• **WHAT TO WORK ON**: Among the entries, which lines carry the string "Right"? Copy every one.

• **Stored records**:
-------------------------
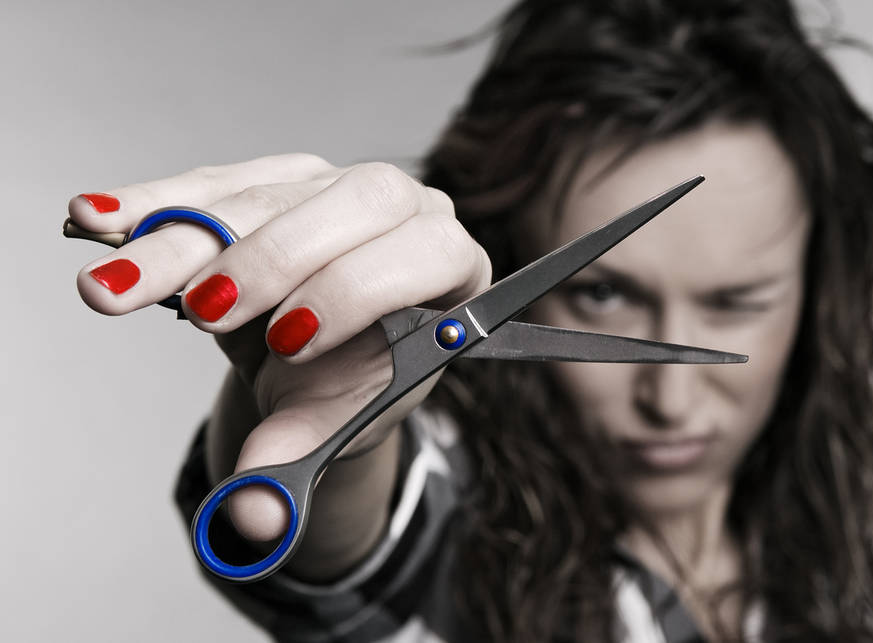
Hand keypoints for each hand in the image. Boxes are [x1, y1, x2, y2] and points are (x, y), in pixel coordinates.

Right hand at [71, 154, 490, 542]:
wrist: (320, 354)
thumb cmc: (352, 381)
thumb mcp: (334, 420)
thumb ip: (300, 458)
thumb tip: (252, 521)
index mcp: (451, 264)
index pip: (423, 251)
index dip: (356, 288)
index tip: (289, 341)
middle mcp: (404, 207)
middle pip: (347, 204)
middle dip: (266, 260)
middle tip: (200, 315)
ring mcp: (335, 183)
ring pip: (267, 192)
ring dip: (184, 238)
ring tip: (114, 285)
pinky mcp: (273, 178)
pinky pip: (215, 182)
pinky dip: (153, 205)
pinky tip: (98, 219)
-------------------------
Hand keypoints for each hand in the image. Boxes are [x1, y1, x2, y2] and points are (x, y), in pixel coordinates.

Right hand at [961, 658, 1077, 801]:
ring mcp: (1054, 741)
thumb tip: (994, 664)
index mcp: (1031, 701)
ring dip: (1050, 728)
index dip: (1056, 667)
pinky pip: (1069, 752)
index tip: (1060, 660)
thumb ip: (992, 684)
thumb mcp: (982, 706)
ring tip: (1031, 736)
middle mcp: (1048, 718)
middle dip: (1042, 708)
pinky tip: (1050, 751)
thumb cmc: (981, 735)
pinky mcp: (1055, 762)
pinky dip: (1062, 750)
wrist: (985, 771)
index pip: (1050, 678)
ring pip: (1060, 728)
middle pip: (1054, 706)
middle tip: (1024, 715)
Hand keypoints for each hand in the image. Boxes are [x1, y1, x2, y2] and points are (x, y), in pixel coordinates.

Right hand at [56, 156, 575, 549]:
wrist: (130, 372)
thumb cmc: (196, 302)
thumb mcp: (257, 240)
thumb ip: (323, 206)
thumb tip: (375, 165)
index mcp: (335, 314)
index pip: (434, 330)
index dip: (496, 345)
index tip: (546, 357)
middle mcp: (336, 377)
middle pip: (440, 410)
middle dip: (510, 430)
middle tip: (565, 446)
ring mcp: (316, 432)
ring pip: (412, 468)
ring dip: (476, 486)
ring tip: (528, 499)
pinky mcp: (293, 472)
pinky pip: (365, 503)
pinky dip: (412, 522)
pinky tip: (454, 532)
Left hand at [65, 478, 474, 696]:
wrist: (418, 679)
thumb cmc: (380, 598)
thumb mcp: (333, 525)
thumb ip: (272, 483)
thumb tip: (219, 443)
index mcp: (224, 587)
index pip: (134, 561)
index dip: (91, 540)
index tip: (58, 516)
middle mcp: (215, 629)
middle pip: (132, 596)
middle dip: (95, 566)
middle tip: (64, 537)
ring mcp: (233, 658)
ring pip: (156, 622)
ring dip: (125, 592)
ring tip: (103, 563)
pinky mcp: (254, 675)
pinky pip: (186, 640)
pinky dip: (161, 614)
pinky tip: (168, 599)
-------------------------
• **YOUR SOLUTION**:
Right hand at [71, 154, 490, 542]:
Right hand at [961, 658, 1077, 801]:
Right hand at [56, 156, 575, 549]:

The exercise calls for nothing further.